Dateline…..somewhere in the Florida Keys. Your Intrepid Cancer Cure Rider braved the Florida Everglades today. Upon stopping for Jet-A, the very nice lady informed me that I was entering Alligator, Crocodile, and Panther (yes my dear friends, you heard right…Panther) country. I was advised to drive very, very carefully because should I hit any of them, they would be the winner.
And so Yours Truly headed out. I did play it extra careful and at one point passed a sign that said “Crocodile Crossing”. ARE YOU KIDDING ME???!!! I started to stop and take a pic, and then it sunk in just what the sign said. You’ll just have to take my word for it that it really was a yellow Crocodile Crossing sign. There were also many Panther crossing signs too. Weird. “We ain’t in Kansas no more Toto”.
At one point I passed a sign that said wildlife sensing area. There were poles with sensors mounted all along ground level, and yellow signs with flashing lights. I’m guessing that when a critter passes through a sensor the lights get activated and you’re fore-warned to slow down or pay the consequences.
I knew I was nearing civilization once again when I encountered some road construction. I happened to be the first one in line at a stoppage and spent a few minutes talking to the flagman. Yours Truly is inquisitive. So I asked the young man if he ever worried about some alligator or something coming out of the ‘Glades (A little local lingo for Y’all) and hurting him. He laughed and said only once has he had a problem.
He was flagging near an Indian Outpost one day. They were having a barbeque and brought a plate out to him.
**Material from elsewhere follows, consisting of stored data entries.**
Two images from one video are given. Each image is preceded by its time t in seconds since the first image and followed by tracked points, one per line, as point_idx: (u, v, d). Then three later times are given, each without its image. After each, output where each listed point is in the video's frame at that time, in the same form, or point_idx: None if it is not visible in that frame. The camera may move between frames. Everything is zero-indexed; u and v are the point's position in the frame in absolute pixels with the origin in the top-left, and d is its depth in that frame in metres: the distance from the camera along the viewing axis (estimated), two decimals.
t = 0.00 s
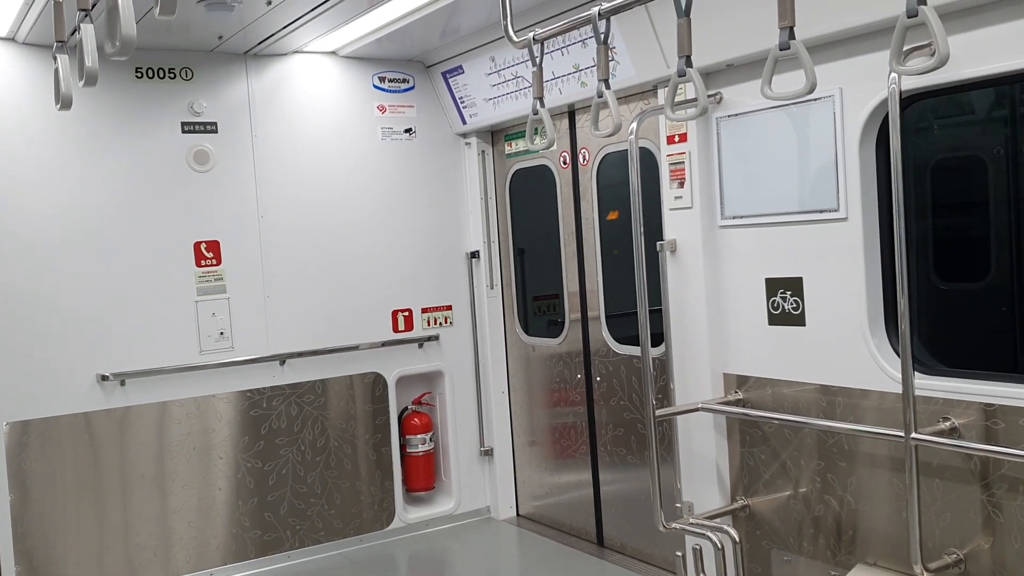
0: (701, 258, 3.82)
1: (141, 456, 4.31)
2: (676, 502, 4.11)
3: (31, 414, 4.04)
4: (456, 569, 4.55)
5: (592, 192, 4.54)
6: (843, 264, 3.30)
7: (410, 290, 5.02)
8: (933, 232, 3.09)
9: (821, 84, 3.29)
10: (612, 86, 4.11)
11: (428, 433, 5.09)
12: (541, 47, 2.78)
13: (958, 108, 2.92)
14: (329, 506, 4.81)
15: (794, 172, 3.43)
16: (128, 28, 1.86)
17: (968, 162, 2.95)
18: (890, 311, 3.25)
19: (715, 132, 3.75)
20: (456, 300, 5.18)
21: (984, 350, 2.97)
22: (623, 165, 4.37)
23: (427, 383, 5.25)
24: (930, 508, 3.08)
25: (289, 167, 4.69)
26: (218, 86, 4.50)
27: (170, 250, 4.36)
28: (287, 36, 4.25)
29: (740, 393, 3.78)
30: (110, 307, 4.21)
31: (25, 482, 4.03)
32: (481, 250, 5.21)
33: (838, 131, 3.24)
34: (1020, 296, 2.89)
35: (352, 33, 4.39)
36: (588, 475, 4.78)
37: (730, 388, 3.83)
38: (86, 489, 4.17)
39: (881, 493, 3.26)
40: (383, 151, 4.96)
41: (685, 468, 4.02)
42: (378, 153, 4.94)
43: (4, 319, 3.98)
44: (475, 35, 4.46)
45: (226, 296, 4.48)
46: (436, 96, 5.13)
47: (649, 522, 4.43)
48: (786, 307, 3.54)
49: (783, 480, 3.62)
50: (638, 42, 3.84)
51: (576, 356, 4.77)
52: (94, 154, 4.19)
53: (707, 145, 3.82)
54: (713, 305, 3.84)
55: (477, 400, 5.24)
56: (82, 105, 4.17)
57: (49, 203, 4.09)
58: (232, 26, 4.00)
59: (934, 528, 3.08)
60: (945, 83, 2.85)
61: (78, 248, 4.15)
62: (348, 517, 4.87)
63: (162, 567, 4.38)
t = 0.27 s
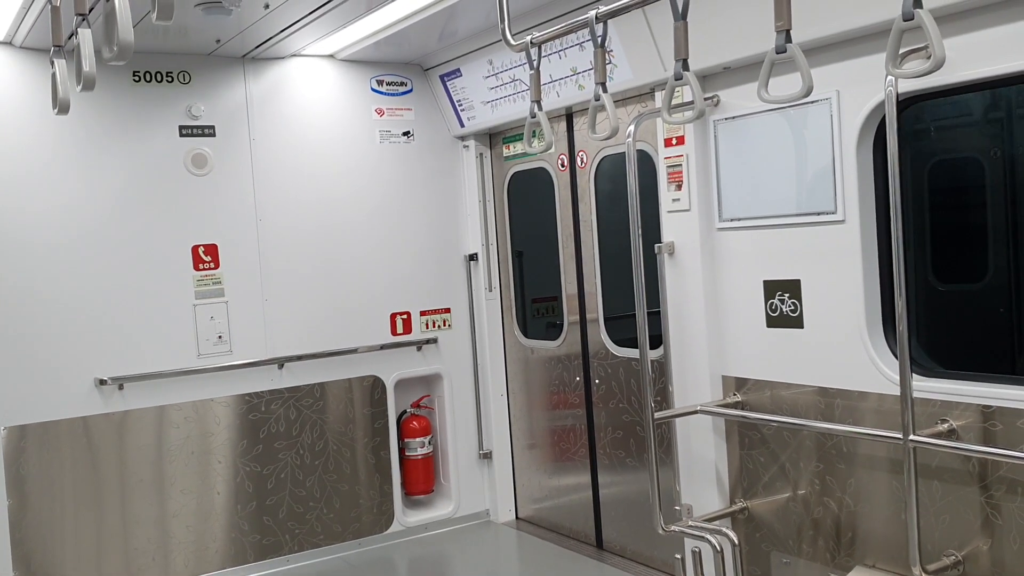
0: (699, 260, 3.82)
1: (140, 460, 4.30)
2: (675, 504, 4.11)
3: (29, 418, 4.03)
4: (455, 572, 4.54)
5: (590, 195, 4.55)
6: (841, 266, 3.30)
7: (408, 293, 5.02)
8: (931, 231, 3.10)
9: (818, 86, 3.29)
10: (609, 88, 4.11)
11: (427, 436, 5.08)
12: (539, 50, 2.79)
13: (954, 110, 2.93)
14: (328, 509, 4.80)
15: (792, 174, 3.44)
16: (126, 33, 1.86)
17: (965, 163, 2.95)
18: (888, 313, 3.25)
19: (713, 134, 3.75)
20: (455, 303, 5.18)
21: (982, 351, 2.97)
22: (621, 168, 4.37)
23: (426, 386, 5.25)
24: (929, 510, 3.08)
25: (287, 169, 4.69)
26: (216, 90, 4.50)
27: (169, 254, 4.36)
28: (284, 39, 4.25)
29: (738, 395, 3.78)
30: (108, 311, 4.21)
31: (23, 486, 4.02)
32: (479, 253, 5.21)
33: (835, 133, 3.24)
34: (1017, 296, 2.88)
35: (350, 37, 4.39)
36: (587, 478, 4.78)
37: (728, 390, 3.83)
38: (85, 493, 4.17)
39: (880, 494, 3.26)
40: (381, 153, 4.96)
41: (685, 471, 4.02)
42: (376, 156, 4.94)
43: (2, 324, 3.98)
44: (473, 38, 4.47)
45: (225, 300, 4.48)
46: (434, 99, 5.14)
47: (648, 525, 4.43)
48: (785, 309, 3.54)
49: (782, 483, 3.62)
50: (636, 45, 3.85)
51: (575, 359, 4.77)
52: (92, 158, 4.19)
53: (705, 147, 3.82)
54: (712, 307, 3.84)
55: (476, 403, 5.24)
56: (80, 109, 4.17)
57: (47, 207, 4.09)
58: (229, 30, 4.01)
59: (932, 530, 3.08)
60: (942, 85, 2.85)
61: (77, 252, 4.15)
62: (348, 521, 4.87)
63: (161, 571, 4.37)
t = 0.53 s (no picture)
0: (697, 262, 3.82)
1: (137, 464, 4.30)
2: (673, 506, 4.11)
3: (27, 421, 4.03)
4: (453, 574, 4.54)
5: (588, 197, 4.55)
6: (839, 268, 3.31)
7: (406, 295, 5.02)
8: (929, 237, 3.11)
9: (816, 89, 3.30)
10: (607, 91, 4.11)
11: (426, 438, 5.09)
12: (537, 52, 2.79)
13: (952, 112, 2.93)
14: (326, 512, 4.80)
15: (790, 176, 3.44)
16: (124, 35, 1.87)
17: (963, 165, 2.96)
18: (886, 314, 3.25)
19: (711, 137, 3.76)
20: (453, 306, 5.18)
21: (982, 355, 2.97)
22: (619, 170, 4.37)
23: (424, 388, 5.25)
24: (927, 512, 3.08)
25: (285, 172, 4.69)
26: (213, 93, 4.50)
27: (167, 257, 4.36)
28: (282, 41, 4.25)
29: (736, 397, 3.78)
30: (106, 314, 4.21)
31: (21, 489, 4.02)
32: (478, 255, 5.21)
33: (833, 136, 3.25)
34: (1016, 300, 2.90)
35: (348, 39, 4.39)
36: (585, 480, 4.78)
37: (727, 392, 3.83)
38: (83, 497, 4.16)
39: (878, 496, 3.26)
40: (379, 156, 4.96)
41: (683, 473, 4.02)
42: (374, 158, 4.95)
43: None
44: (470, 41, 4.47)
45: (223, 302, 4.48)
46: (432, 101, 5.14)
47: (646, 527, 4.43)
48: (783, 311, 3.55)
49: (780, 484, 3.62)
50: (633, 47, 3.85)
51: (573, 361, 4.77)
52: (90, 161, 4.19)
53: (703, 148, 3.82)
54: (710, 309, 3.84)
55: (474, 406, 5.24)
56: (78, 112, 4.17)
57: (45, 210, 4.08)
58: (227, 33, 4.01)
59: (930, 532, 3.08)
60: (940, 87, 2.85)
61: (74, 255, 4.14)
62: (346, 523, 4.86)
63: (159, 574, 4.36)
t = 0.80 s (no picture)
0: (695, 263, 3.82)
1: (135, 465, 4.29)
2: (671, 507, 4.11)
3: (24, 423, 4.02)
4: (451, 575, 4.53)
5: (586, 198, 4.55)
6: (836, 269, 3.31)
7: (404, 296, 5.01)
8: (926, 238, 3.12)
9: (813, 89, 3.30)
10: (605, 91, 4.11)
11: (424, 439, 5.09)
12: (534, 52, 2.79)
13: (949, 112, 2.93)
14: (324, 513, 4.79)
15: (787, 176, 3.44)
16: (121, 36, 1.86)
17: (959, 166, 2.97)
18: (884, 315, 3.26)
19: (708, 137, 3.76)
20: (451, 306, 5.18)
21: (979, 356, 2.97)
22: (616, 170, 4.37)
23: (422, 389, 5.24)
24: (924, 512, 3.08)
25: (282, 173, 4.68)
26: (210, 94, 4.50)
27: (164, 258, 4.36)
28: (280, 42, 4.25)
29: (734, 398, 3.78)
30: (104, 315, 4.20)
31: (18, 491, 4.01)
32: (475, 256, 5.21)
33: (830, 136, 3.25)
34: (1012, 300, 2.88)
35: (345, 40, 4.39)
36: (583, 481, 4.78)
37: (724, 392, 3.83)
38: (80, 498, 4.15)
39: (875, 496, 3.26)
40: (376, 157, 4.96)
41: (681, 473, 4.02)
42: (371, 159, 4.94)
43: None
44: (468, 42, 4.47)
45: (220, 303, 4.48)
46: (429, 102, 5.14)
47: (644, 527, 4.43)
48: (780, 311, 3.55)
49: (778, 485, 3.62)
50: (631, 48, 3.85)
51: (570, 362, 4.77)
52: (87, 162, 4.19)
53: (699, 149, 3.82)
54: (707, 310, 3.84)
55: (472, 406, 5.24)
56: (75, 113, 4.16)
57: (42, 211, 4.08)
58: (225, 33, 4.00)
59: (928, 532, 3.08)
60: (937, 87, 2.86)
61: (71, 256, 4.14)
62: (344, 524, 4.86)
63: None
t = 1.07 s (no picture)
0: (692, 265, 3.83)
1: (132, 468, 4.28)
2: (668, 509, 4.11)
3: (20, 426, 4.01)
4: None
5: (583, 200, 4.56)
6: (833, 271, 3.31)
7: (401, 298, 5.01)
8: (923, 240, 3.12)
9: (810, 92, 3.31)
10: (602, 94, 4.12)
11: (421, 442, 5.09)
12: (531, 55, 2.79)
13: (946, 114, 2.94)
14: (321, 516, 4.79)
15: (784, 179, 3.45)
16: (119, 38, 1.85)
17: (955, 168, 2.98)
18: (881, 317, 3.26)
19: (705, 139, 3.76)
20: (448, 309, 5.18)
21: (976, 357, 2.98)
22: (613, 173, 4.38)
23: (419, 392, 5.24)
24: (921, 514, 3.09)
25: (279, 175, 4.68)
26: (207, 96, 4.50)
27: (161, 260, 4.35)
28: (277, 45, 4.25)
29: (731, 400, 3.78)
30: (100, 317, 4.20)
31: (15, 494, 4.00)
32: (472, 258, 5.21)
33: (826, 139, 3.25)
34: (1009, 302, 2.89)
35: (343, 42, 4.39)
36: (581, 483, 4.78)
37: (721, 395, 3.84)
38: (77, 501, 4.14)
39: (872, 498, 3.27)
40: (373, 159, 4.96)
41: (678, 475, 4.02)
42: (369, 161, 4.94)
43: None
44: (465, 44, 4.48)
45: (217, 306, 4.47)
46: (426, 104, 5.14)
47: (641, 530, 4.43)
48: (777, 313, 3.55)
49: (775, 487, 3.62)
50: (628, 50, 3.86)
51: (568, 364, 4.77)
52: (84, 164, 4.18)
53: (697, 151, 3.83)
54: (705, 312, 3.85)
55: (469, 409, 5.24)
56: (71, 115, 4.16)
57: (39, 213, 4.07)
58: (222, 36, 4.01)
59: (925, 534, 3.09)
60: (933, 90, 2.87)
61: (68, 259, 4.13)
62: (341, 527, 4.85)
63: None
He set it near his ice chest until he could take a break. Fortunately, his ice chest was across the road from him. He said a crocodile came right up, took his plate, and dragged it back into the swamp! Holy Crap!!! And he was laughing!
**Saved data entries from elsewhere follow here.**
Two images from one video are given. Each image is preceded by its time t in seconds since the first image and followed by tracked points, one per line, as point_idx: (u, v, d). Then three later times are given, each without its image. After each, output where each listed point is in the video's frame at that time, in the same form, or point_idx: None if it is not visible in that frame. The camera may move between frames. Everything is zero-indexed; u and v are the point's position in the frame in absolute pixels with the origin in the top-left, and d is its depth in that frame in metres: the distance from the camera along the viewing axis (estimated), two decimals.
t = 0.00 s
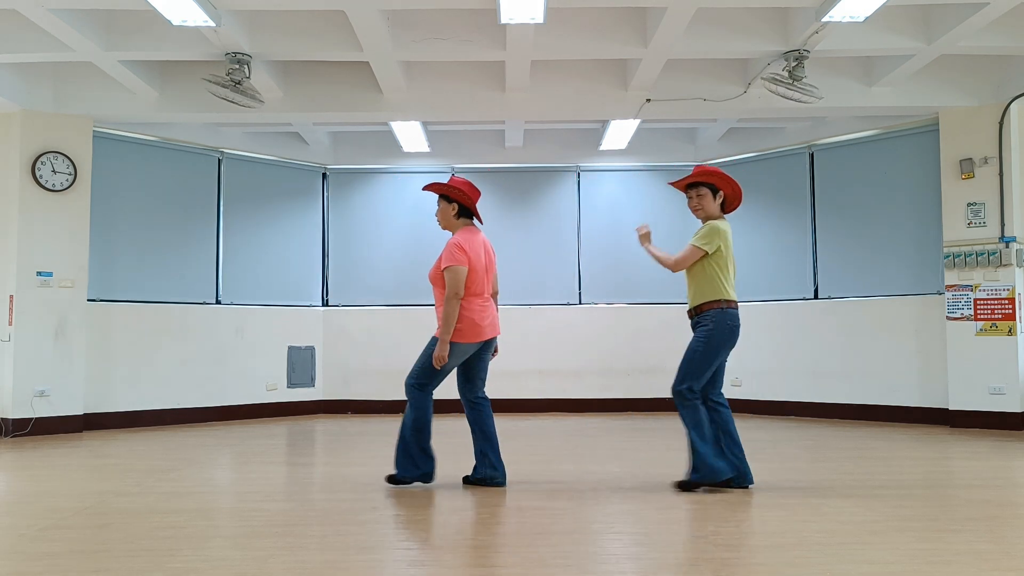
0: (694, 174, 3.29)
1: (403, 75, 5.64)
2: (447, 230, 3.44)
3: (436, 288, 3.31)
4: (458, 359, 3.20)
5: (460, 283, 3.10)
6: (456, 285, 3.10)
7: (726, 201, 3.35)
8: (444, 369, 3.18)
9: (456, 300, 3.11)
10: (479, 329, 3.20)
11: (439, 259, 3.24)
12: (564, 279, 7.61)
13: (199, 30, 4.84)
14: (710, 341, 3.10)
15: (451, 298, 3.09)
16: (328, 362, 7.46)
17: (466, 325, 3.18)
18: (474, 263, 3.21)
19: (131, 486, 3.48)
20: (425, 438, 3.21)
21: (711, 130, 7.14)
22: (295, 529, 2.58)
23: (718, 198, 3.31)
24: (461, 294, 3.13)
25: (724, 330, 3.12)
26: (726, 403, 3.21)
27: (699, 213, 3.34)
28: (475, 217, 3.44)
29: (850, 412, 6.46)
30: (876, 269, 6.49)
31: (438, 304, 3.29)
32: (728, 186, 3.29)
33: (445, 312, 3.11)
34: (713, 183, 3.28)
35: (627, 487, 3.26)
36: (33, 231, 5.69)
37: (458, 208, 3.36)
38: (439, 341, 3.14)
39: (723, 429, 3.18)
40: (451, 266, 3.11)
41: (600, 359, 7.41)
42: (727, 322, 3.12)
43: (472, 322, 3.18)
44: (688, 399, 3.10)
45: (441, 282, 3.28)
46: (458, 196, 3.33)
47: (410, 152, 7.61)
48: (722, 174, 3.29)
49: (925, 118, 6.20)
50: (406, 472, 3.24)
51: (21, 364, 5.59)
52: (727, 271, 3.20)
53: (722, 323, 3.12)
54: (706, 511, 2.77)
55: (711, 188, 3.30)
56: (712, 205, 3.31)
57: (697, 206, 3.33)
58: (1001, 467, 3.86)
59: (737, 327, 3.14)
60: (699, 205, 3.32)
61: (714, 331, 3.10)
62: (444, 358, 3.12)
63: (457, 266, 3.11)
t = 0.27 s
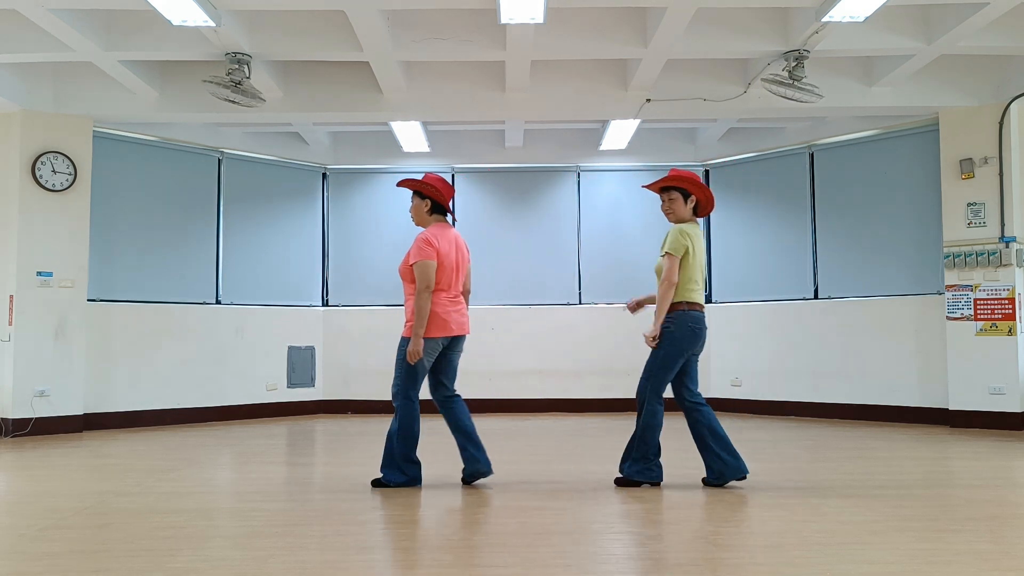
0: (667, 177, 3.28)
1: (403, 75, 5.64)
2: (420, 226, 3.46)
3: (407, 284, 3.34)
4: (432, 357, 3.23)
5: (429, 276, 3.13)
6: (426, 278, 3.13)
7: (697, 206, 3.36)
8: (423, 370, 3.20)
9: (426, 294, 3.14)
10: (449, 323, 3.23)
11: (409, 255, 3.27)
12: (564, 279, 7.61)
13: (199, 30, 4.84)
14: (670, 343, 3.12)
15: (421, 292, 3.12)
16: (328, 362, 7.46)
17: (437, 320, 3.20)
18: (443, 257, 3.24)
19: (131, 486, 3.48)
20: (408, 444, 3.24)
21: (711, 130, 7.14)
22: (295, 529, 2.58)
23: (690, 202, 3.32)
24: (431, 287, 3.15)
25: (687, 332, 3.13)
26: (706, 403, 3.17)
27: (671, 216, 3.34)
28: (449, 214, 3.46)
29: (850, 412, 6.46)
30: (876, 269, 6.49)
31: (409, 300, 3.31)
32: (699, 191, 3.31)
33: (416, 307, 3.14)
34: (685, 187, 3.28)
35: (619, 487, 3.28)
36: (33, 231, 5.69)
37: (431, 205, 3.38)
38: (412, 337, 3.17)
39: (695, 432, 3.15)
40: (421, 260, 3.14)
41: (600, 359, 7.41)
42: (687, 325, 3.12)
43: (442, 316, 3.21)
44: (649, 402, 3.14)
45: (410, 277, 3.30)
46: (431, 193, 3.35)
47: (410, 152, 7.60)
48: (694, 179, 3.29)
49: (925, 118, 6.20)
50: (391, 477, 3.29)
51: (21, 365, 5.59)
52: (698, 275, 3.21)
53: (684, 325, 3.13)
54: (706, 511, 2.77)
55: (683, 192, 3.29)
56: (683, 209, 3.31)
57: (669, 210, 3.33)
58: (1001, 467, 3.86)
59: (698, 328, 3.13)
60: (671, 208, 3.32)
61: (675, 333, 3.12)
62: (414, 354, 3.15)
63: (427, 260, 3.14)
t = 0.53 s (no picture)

Today I had a real uplifting experience. Your Intrepid Cancer Cure Rider had stopped for Jet-A (again) and Mission Control, ever minding of my health, cautions me to drink lots of Gatorade. So I went inside and got some, retreated to the sidewalk with my bike (He gets lonely if I leave him for too long), and sipped my Gatorade. Along happens two gentlemen who admire the ‘Wing. They see the “Klingon” (my blue Cancer Ride cling sign on my motorcycle windshield). They inquire. Follows a conversation about the ride and cancer. Suddenly they extend their hands to shake mine and say “God Bless You”. Indeed…..this has not been the exciting adventure that my fantasy always said it would be. At times it’s been downright difficult. Today, gentlemen, you made my day. Blessings were sorely needed, and they came.